● **THE PROBLEM**:
Below are entries. Reproduce exactly the lines between the line holding "65: (491, 205, 1.03)" and the line holding "86: (264, 164, 0.91)", inclusive, and only those.

● **MATERIAL SHOWN**:

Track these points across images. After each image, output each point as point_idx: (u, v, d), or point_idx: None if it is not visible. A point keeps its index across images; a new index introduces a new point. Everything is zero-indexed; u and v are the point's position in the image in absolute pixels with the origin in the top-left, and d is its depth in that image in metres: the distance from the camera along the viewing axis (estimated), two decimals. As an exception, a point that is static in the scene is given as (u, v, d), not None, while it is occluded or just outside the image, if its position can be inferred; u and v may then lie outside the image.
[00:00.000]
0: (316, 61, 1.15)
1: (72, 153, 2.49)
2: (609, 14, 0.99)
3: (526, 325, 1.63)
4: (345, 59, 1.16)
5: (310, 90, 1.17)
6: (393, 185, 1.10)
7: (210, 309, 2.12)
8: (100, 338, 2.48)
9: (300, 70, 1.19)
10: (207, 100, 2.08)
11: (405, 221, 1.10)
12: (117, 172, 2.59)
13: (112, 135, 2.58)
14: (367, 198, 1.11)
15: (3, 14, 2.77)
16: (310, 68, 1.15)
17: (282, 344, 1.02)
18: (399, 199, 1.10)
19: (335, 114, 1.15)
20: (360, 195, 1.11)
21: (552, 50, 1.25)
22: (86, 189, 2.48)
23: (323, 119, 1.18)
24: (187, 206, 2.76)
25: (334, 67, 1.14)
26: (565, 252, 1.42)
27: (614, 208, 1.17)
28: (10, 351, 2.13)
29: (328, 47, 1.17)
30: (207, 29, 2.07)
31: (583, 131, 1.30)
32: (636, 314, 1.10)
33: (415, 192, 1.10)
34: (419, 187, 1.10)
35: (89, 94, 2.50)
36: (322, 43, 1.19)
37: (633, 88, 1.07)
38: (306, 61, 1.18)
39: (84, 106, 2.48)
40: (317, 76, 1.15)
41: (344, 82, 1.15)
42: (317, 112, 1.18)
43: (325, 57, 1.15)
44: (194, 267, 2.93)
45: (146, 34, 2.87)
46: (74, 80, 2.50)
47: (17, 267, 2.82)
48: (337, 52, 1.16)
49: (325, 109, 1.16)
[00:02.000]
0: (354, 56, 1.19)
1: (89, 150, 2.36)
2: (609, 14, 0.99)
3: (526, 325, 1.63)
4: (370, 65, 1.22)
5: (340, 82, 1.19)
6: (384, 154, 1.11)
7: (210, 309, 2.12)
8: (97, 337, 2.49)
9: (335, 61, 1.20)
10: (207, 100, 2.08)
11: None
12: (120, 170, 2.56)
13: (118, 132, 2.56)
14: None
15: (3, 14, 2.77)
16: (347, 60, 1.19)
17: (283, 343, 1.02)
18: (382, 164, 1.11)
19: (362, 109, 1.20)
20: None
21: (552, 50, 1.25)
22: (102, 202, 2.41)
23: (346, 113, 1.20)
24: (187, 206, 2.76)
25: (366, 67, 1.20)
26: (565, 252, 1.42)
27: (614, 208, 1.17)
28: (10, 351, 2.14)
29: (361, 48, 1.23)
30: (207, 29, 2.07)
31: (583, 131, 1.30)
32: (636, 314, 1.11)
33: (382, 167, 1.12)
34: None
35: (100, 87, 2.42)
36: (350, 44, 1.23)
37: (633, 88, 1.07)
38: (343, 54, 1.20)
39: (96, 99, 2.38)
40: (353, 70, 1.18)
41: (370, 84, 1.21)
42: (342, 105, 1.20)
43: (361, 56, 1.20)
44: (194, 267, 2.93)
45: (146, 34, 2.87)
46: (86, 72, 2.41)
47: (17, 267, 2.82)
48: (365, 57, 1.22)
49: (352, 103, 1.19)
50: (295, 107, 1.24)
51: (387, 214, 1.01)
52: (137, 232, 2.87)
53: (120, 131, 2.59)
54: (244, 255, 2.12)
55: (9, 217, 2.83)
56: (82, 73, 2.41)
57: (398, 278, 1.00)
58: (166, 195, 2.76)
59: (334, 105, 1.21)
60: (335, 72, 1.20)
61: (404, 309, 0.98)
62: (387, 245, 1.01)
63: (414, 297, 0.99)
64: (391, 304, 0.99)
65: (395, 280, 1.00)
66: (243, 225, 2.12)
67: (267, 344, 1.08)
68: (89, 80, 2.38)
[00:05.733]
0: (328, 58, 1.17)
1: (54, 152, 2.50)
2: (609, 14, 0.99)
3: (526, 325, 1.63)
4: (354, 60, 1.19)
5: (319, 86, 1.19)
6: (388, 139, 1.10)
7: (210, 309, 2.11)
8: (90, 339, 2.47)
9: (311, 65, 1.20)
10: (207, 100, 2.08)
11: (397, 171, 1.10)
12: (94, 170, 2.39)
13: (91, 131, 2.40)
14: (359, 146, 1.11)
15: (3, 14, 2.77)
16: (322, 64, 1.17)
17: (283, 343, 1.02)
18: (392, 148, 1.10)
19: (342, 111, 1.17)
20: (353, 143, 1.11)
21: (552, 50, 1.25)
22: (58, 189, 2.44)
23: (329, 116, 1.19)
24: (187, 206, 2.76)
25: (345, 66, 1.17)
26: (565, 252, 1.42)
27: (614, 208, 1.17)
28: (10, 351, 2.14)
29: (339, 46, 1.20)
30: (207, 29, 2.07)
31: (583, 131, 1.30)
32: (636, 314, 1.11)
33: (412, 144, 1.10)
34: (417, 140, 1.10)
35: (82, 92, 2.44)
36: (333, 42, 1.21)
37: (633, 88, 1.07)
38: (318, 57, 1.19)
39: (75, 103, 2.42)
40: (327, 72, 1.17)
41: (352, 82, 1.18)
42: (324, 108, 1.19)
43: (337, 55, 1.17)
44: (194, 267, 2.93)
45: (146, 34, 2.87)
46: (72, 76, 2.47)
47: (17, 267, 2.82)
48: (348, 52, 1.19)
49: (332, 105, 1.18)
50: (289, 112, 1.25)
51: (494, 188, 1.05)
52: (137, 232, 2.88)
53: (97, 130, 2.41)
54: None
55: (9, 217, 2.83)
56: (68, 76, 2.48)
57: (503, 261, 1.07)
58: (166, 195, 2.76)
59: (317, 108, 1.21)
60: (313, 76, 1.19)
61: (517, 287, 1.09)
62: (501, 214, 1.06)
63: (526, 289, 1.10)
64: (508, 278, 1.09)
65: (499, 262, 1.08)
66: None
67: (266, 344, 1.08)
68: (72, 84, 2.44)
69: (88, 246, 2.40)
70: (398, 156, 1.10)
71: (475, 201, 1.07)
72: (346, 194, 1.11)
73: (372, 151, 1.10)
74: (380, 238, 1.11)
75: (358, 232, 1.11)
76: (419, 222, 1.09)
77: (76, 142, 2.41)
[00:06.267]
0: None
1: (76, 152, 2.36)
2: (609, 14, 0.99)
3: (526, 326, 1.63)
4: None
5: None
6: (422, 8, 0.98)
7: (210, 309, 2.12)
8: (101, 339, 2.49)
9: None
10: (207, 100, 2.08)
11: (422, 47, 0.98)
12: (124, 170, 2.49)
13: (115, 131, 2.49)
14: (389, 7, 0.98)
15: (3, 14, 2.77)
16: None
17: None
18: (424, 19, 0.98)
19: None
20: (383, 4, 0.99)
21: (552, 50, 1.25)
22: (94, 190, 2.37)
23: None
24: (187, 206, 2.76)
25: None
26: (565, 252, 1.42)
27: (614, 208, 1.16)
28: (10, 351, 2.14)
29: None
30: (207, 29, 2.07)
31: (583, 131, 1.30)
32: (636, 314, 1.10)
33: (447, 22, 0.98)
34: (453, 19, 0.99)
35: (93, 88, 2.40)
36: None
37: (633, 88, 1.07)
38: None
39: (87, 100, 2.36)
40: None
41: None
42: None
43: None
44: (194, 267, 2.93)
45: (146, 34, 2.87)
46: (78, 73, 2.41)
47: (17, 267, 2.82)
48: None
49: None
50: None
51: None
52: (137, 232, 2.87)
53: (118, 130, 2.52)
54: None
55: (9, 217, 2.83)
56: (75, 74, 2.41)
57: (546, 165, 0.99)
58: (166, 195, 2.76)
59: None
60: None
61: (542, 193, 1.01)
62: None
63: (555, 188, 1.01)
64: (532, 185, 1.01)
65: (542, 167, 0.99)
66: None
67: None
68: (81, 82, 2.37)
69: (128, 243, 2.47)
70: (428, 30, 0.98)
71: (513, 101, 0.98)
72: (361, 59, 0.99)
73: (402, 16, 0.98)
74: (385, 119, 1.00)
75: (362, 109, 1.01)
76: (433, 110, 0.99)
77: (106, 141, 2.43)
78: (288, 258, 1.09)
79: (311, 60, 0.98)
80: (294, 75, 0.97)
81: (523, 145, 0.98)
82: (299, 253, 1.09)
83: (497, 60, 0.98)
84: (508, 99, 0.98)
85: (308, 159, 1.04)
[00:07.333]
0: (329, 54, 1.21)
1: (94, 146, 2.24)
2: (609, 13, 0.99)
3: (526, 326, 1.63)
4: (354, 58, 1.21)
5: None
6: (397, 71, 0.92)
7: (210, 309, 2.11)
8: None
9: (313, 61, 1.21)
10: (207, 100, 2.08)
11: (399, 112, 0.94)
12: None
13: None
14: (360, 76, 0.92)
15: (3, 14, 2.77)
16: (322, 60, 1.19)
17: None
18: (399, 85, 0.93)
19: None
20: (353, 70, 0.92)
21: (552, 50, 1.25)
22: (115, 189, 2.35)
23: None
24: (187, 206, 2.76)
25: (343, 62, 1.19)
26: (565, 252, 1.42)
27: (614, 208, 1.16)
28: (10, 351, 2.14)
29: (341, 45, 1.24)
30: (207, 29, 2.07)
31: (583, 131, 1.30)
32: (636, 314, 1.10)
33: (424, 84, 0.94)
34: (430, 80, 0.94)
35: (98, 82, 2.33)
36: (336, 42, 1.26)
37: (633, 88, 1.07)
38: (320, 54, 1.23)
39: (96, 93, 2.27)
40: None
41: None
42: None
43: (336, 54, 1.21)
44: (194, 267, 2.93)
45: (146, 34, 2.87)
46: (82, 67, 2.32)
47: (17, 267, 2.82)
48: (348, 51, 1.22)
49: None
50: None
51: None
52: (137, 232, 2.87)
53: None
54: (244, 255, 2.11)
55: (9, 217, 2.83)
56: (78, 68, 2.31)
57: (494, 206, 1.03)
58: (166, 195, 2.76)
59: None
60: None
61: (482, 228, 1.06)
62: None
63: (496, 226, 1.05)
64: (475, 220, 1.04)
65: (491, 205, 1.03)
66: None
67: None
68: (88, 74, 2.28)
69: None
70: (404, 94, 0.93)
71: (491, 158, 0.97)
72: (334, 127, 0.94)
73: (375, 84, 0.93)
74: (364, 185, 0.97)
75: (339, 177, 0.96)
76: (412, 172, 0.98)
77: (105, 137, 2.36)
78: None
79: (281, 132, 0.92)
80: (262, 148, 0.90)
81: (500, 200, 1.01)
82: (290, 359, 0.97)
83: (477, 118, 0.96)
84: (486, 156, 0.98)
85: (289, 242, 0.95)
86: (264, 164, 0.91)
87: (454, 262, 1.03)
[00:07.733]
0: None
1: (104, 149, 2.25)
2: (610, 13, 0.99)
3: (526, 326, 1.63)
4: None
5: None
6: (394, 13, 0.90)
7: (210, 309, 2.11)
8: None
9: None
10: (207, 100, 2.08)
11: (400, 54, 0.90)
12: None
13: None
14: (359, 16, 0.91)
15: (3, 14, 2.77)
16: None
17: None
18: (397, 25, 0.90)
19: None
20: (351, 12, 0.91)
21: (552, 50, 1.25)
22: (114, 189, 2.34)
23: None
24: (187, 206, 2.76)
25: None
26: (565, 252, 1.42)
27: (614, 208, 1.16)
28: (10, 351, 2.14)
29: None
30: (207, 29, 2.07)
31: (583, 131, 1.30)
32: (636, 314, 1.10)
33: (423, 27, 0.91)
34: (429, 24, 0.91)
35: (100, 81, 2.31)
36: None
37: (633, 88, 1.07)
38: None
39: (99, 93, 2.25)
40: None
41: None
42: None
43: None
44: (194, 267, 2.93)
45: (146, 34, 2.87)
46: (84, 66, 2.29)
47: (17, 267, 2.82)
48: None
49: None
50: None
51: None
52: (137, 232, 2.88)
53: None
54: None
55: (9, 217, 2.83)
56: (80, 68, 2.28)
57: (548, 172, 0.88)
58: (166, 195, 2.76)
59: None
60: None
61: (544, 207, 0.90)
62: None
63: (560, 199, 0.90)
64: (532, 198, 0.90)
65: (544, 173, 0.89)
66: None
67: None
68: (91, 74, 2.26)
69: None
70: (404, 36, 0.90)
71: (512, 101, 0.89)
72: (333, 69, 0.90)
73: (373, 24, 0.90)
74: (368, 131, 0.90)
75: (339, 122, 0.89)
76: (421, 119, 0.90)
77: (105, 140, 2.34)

● **YOUR RESPONSE**:
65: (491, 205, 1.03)
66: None
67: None
68: (88, 74, 2.28)
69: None
70: (404, 94, 0.93)
71: (491, 158, 0.97)
72: (334, 127, 0.94)
73: (375, 84, 0.93)
74: (364, 185, 0.97)
75: (339, 177, 0.96)
76: (412, 172, 0.98)
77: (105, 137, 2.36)
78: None
79: (281, 132, 0.92)
80: (262, 148, 0.90)
81: (500, 200, 1.01)
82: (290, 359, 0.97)
83: (477, 118, 0.96)
84: (486, 156, 0.98)
85: (289, 242, 0.95)
86: (264, 164, 0.91)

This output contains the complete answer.